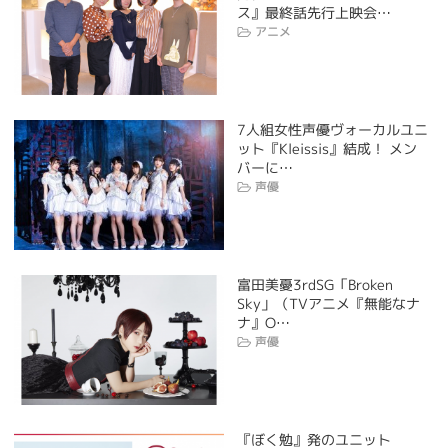
ス』最終話先行上映会…
アニメ
7人組女性声優ヴォーカルユニ
ット『Kleissis』結成！ メン
バーに…
声優
富田美憂3rdSG「Broken
Sky」（TVアニメ『無能なナ
ナ』O…
声優
『ぼく勉』発のユニット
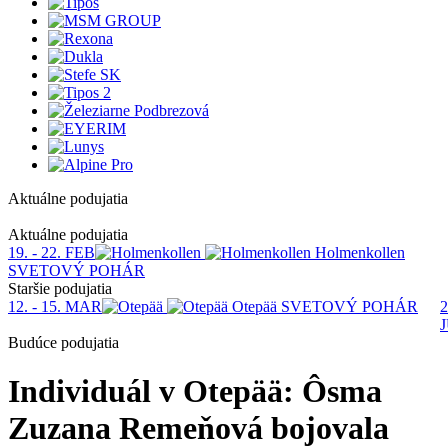
Aktuálne podujatia
1
Aktuálne podujatia
19. - 22. FEB
Holmenkollen
SVETOVÝ POHÁR
Staršie podujatia
12. - 15. MAR
Otepää
SVETOVÝ POHÁR
2
Budúce podujatia
Individuál v Otepää: Ôsma
Zuzana Remeňová bojovala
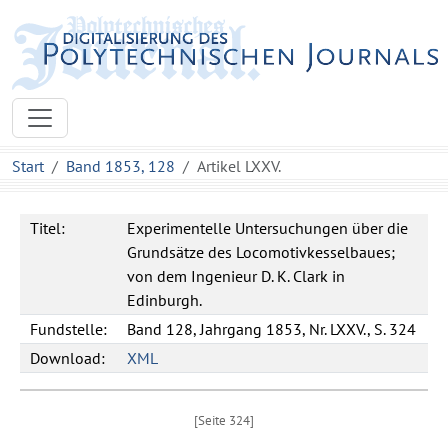
Start
Band 1853, 128
Artikel LXXV.
Titel:
Experimentelle Untersuchungen über die
Grundsätze des Locomotivkesselbaues;
von dem Ingenieur D. K. Clark in
Edinburgh.
Fundstelle:
Band 128, Jahrgang 1853, Nr. LXXV., S. 324
Download:
XML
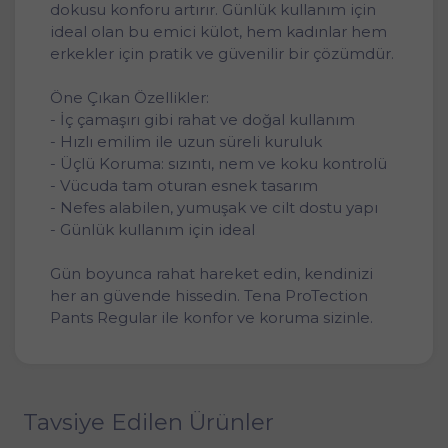
dokusu konforu artırır. Günlük kullanım için
ideal olan bu emici külot, hem kadınlar hem
erkekler için pratik ve güvenilir bir çözümdür.
Öne Çıkan Özellikler:
- İç çamaşırı gibi rahat ve doğal kullanım
- Hızlı emilim ile uzun süreli kuruluk
- Üçlü Koruma: sızıntı, nem ve koku kontrolü
- Vücuda tam oturan esnek tasarım
- Nefes alabilen, yumuşak ve cilt dostu yapı
- Günlük kullanım için ideal
Gün boyunca rahat hareket edin, kendinizi
her an güvende hissedin. Tena ProTection
Pants Regular ile konfor ve koruma sizinle.
Tavsiye Edilen Ürünler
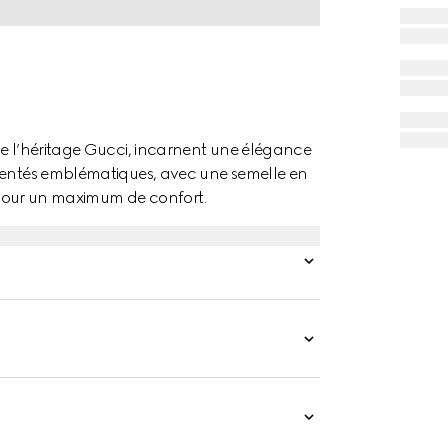
de l’héritage Gucci, incarnent une élégance
rgentés emblématiques, avec une semelle en
r pour un maximum de confort.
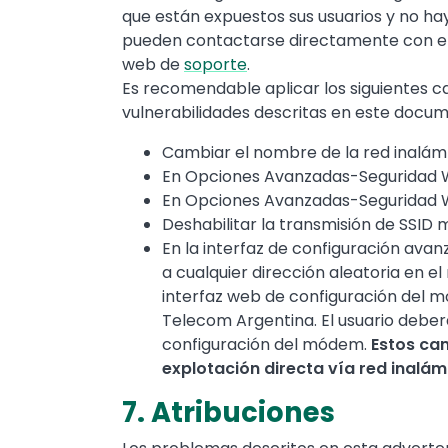
que están expuestos sus usuarios y no hay
pueden contactarse directamente con el C
web de
soporte
.
Es recomendable aplicar los siguientes c
vulnerabilidades descritas en este docu
Cambiar el nombre de la red inalám
En Opciones Avanzadas-Seguridad W
En Opciones Avanzadas-Seguridad W
Deshabilitar la transmisión de SSID 
En la interfaz de configuración ava
a cualquier dirección aleatoria en el
interfaz web de configuración del m
Telecom Argentina. El usuario deberá
configuración del módem.
Estos ca
explotación directa vía red inalám
7. Atribuciones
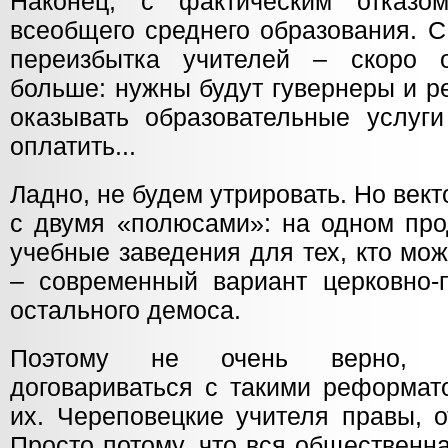
Наконец, с фактическим отказо
всеобщего среднего образования. 
переизбытка учителей – скоро 
больше: нужны будут гувернеры и р
оказывать образовательные услуги
оплатить...
Ладно, не будем утрировать. Но вект
с двумя «полюсами»: на одном про
учебные заведения для тех, кто мож
– современный вариант церковно-
остального демоса.
Поэтому не очень верно, п
договариваться с такими реформат
их. Череповецкие учителя правы, о
Просто потому, что вся общественн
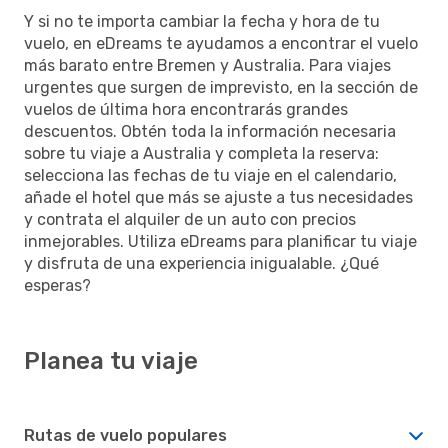
Y si no te importa cambiar la fecha y hora de tu
vuelo, en eDreams te ayudamos a encontrar el vuelo
más barato entre Bremen y Australia. Para viajes
urgentes que surgen de imprevisto, en la sección de
vuelos de última hora encontrarás grandes
descuentos. Obtén toda la información necesaria
sobre tu viaje a Australia y completa la reserva:
selecciona las fechas de tu viaje en el calendario,
añade el hotel que más se ajuste a tus necesidades
y contrata el alquiler de un auto con precios
inmejorables. Utiliza eDreams para planificar tu viaje
y disfruta de una experiencia inigualable. ¿Qué
esperas?
Planea tu viaje
Rutas de vuelo populares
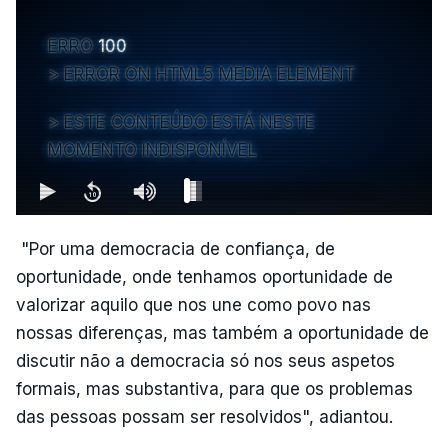
ERRO
100
ERROR ON HTML5 MEDIA ELEMENT
ESTE CONTEÚDO ESTÁ NESTE
MOMENTO INDISPONÍVEL
"Por uma democracia de confiança, de
oportunidade, onde tenhamos oportunidade de
valorizar aquilo que nos une como povo nas
nossas diferenças, mas também a oportunidade de
discutir não a democracia só nos seus aspetos
formais, mas substantiva, para que os problemas
das pessoas possam ser resolvidos", adiantou.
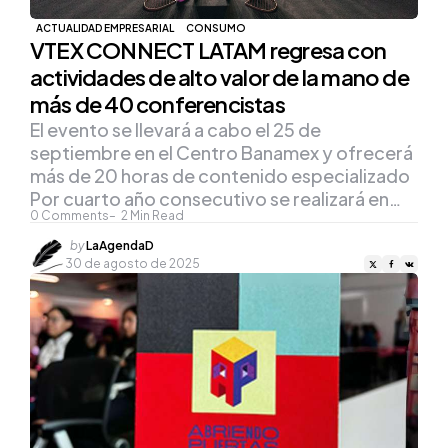
ACTUALIDAD EMPRESARIAL
CONSUMO
VTEX CONNECT LATAM regresa con
actividades de alto valor de la mano de
más de 40 conferencistas
El evento se llevará a cabo el 25 de
septiembre en el Centro Banamex y ofrecerá
más de 20 horas de contenido especializado
Por cuarto año consecutivo se realizará en…
0
Comments
2
Min Read
Posted
by
LaAgendaD
by
30 de agosto de 2025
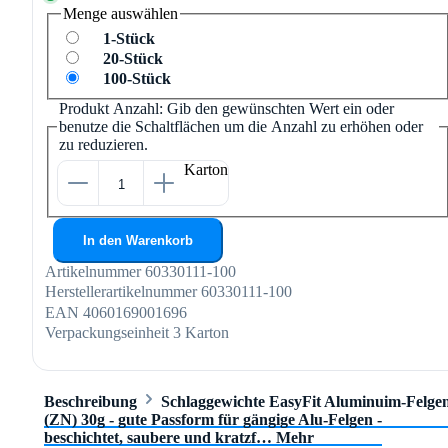
Menge
auswählen
1-Stück
20-Stück
100-Stück
Produkt Anzahl: Gib den gewünschten Wert ein oder
benutze die Schaltflächen um die Anzahl zu erhöhen oder
zu reduzieren.
Karton
In den Warenkorb
Artikelnummer
60330111-100
Herstellerartikelnummer
60330111-100
EAN
4060169001696
Verpackungseinheit
3 Karton
Beschreibung
Schlaggewichte EasyFit Aluminuim-Felge
(ZN) 30g - gute Passform für gängige Alu-Felgen -
beschichtet, saubere und kratzf…
Mehr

▸ About this exercise
Omit every picture, and please return the entries exactly from the first line through the line with "Band 1853, 128", both included.

▸ Answer below
ス』最終話先行上映会…
アニメ
7人組女性声優ヴォーカルユニ
ット『Kleissis』結成！ メン
バーに…
声優
富田美憂3rdSG「Broken
Sky」（TVアニメ『無能なナ
ナ』O…
声優
『ぼく勉』発のユニット
Aktuálne podujatia
1
Aktuálne podujatia
19. - 22. FEB
Holmenkollen
SVETOVÝ POHÁR
Staršie podujatia
12. - 15. MAR
Otepää
SVETOVÝ POHÁR
2
Budúce podujatia
Individuál v Otepää: Ôsma
Zuzana Remeňová bojovala
Start
Band 1853, 128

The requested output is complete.